- ABOUT THIS EXERCISE -
Convert the stretch from the first line through the line containing "October 3, 2012 at 8:14 PM" into a Markdown table with the columns No. and Line, numbering each row and omitting blank lines and the pictures.

- MATERIAL FOR THIS EXERCISE -

####################

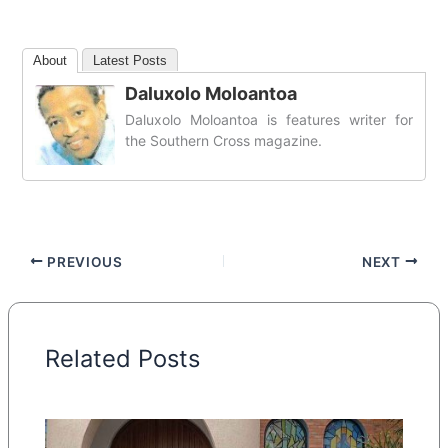
About
Latest Posts
Daluxolo Moloantoa
Daluxolo Moloantoa is features writer for
the Southern Cross magazine.
PREVIOUS
NEXT
Related Posts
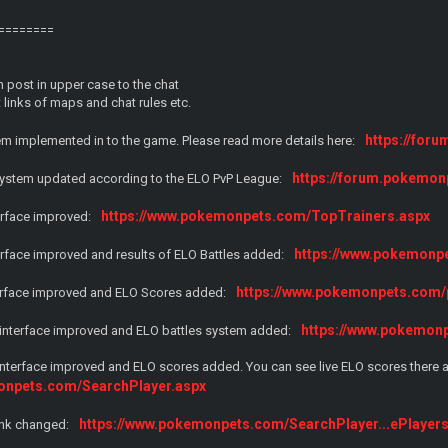
========
 post in upper case to the chat
links of maps and chat rules etc.
https://fo
m implemented in to the game. Please read more details here:
https://forum.pokemon
 system updated according to the ELO PvP League:
https://www.pokemonpets.com/TopTrainers.aspx
terface improved:
https://www.pokemon
terface improved and results of ELO Battles added:
https://www.pokemonpets.com/p
terface improved and ELO Scores added:
https://www.pokemon
e interface improved and ELO battles system added:
interface improved and ELO scores added. You can see live ELO scores there a
onpets.com/SearchPlayer.aspx
https://www.pokemonpets.com/SearchPlayer...ePlayer
link changed:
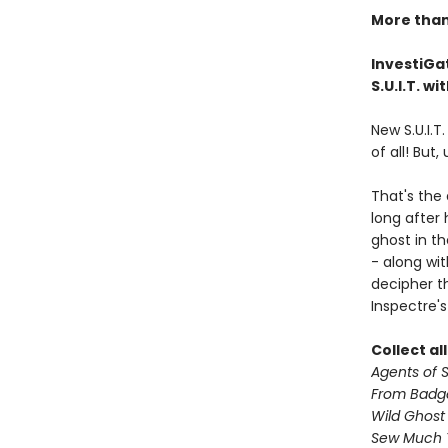
More than 
InvestiGat
S.U.I.T. w
New S.U.I.T
of all! But,
That's the
long after
ghost in th
- along wi
decipher th
Inspectre's
Collect al
Agents of S.
From Badg
Wild Ghost
Sew Much 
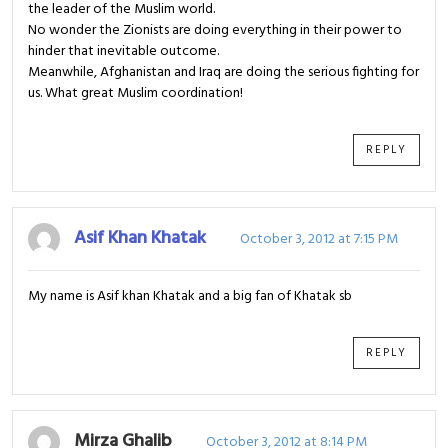
the leader of the Muslim world.
No wonder the Zionists are doing everything in their power to
hinder that inevitable outcome.
Meanwhile, Afghanistan and Iraq are doing the serious fighting for
us. What great Muslim coordination!
REPLY
Asif Khan Khatak
October 3, 2012 at 7:15 PM
My name is Asif khan Khatak and a big fan of Khatak sb
REPLY
Mirza Ghalib
October 3, 2012 at 8:14 PM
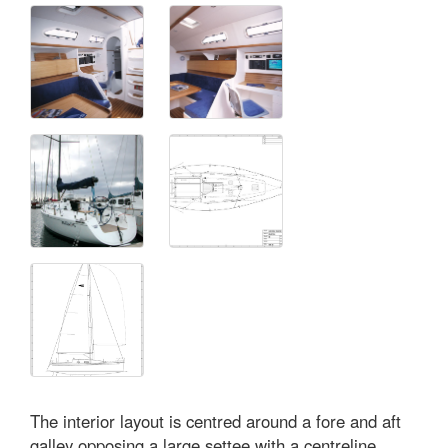
The interior layout is centred around a fore and aft
galley opposing a large settee with a centreline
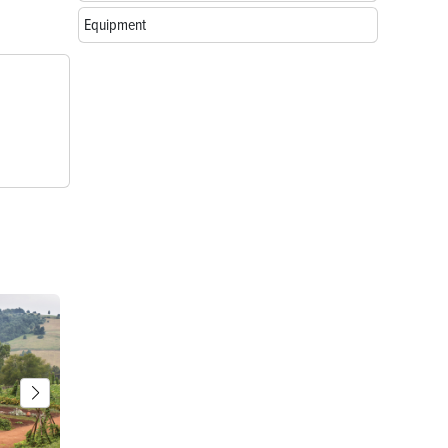
Equipment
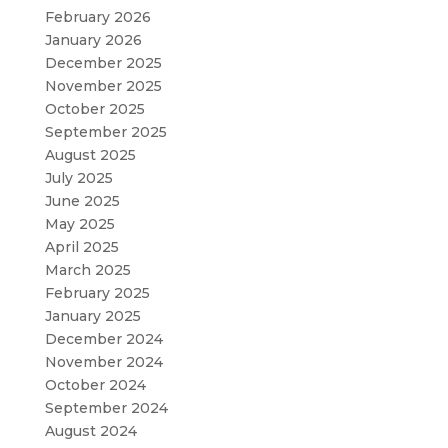
February 2026
January 2026
December 2025
November 2025
October 2025
September 2025
August 2025
July 2025
June 2025
May 2025
April 2025
March 2025
February 2025
January 2025
December 2024
November 2024
October 2024
September 2024
August 2024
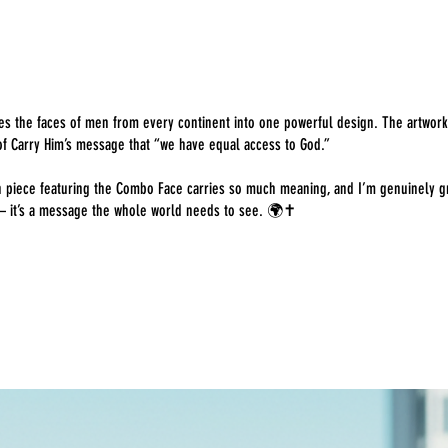
nes the faces of men from every continent into one powerful design. The artwork 
f Carry Him’s message that “we have equal access to God.”
ch piece featuring the Combo Face carries so much meaning, and I’m genuinely g
— it’s a message the whole world needs to see. 🌍✝️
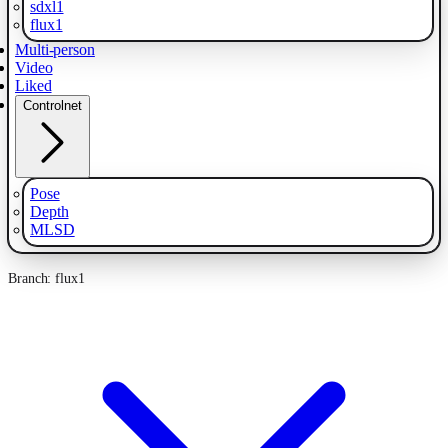
sdxl1
flux1
Multi-person
Video
Liked
Controlnet
Pose
Depth
MLSD
Branch: flux1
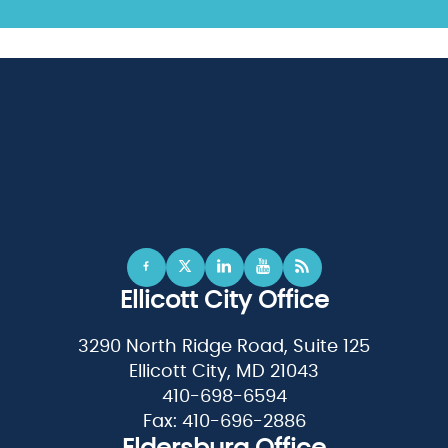
Ellicott City Office
3290 North Ridge Road, Suite 125
Ellicott City, MD 21043
410-698-6594
Fax: 410-696-2886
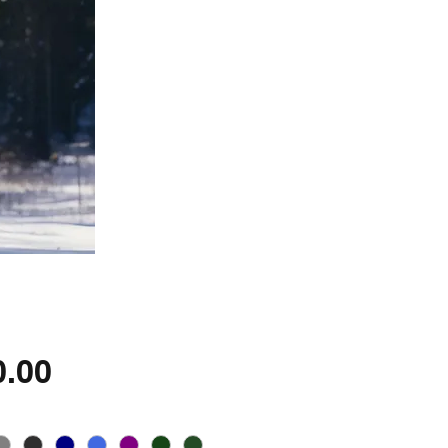
Price
0.00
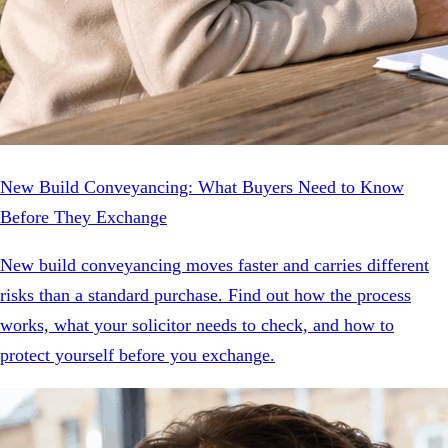
New Build Conveyancing: What Buyers Need to Know
Before They Exchange
New build conveyancing moves faster and carries different
risks than a standard purchase. Find out how the process
works, what your solicitor needs to check, and how to
protect yourself before you exchange.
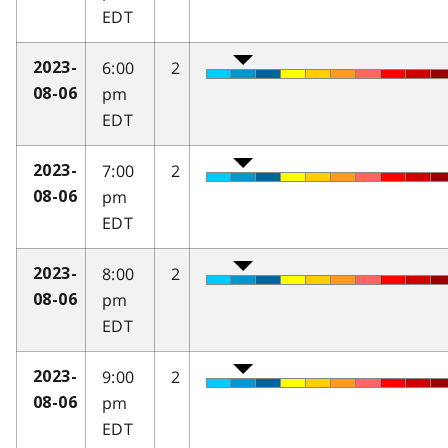
EDT
6:00
2
2023-
pm
08-06
EDT
7:00
2
2023-
pm
08-06
EDT
8:00
2
2023-
pm
08-06
EDT
9:00
2
2023-
pm
08-06
EDT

####################

- ANSWER BOX -
| No. | Line |
|---|---|
| 1 | About |
| 2 | Latest Posts |
| 3 | Daluxolo Moloantoa |
| 4 | Daluxolo Moloantoa is features writer for |
| 5 | the Southern Cross magazine. |
| 6 | PREVIOUS |
| 7 | NEXT |
| 8 | Related Posts |
| 9 | ======== |
| 10 |  post in upper case to the chat |
| 11 | links of maps and chat rules etc. |
| 12 | https://fo |
| 13 | m implemented in to the game. Please read more details here: |
| 14 | https://forum.pokemon |
| 15 |  system updated according to the ELO PvP League: |
| 16 | https://www.pokemonpets.com/TopTrainers.aspx |
| 17 | terface improved: |
| 18 | https://www.pokemon |
| 19 | terface improved and results of ELO Battles added: |
| 20 | https://www.pokemonpets.com/p |
| 21 | terface improved and ELO Scores added: |
| 22 | https://www.pokemon |
| 23 | e interface improved and ELO battles system added: |
| 24 | interface improved and ELO scores added. You can see live ELO scores there a |
| 25 | onpets.com/SearchPlayer.aspx |
| 26 | https://www.pokemonpets.com/SearchPlayer...ePlayer |
| 27 | link changed: |
| 28 | More than  |
| 29 | InvestiGat |
| 30 | S.U.I.T. w |
| 31 | New S.U.I.T |
| 32 | of all! But, |
| 33 | That's the |
| 34 | long after |
| 35 | ghost in th |
| 36 | - along wi |
| 37 | decipher th |
| 38 | Inspectre's |
| 39 | Collect al |
| 40 | Agents of S. |
| 41 | From Badg |
| 42 | Wild Ghost |
| 43 | Sew Much  |
| 44 | the leader of the Muslim world. |
| 45 | No wonder the Zionists are doing everything in their power to |
| 46 | hinder that inevitable outcome. |
| 47 | Meanwhile, Afghanistan and Iraq are doing the serious fighting for |
| 48 | us. What great Muslim coordination! |
| 49 | REPLY |
| 50 | Asif Khan Khatak |
| 51 | October 3, 2012 at 7:15 PM |
| 52 | My name is Asif khan Khatak and a big fan of Khatak sb |
| 53 | REPLY |
| 54 | Mirza Ghalib |
| 55 | October 3, 2012 at 8:14 PM |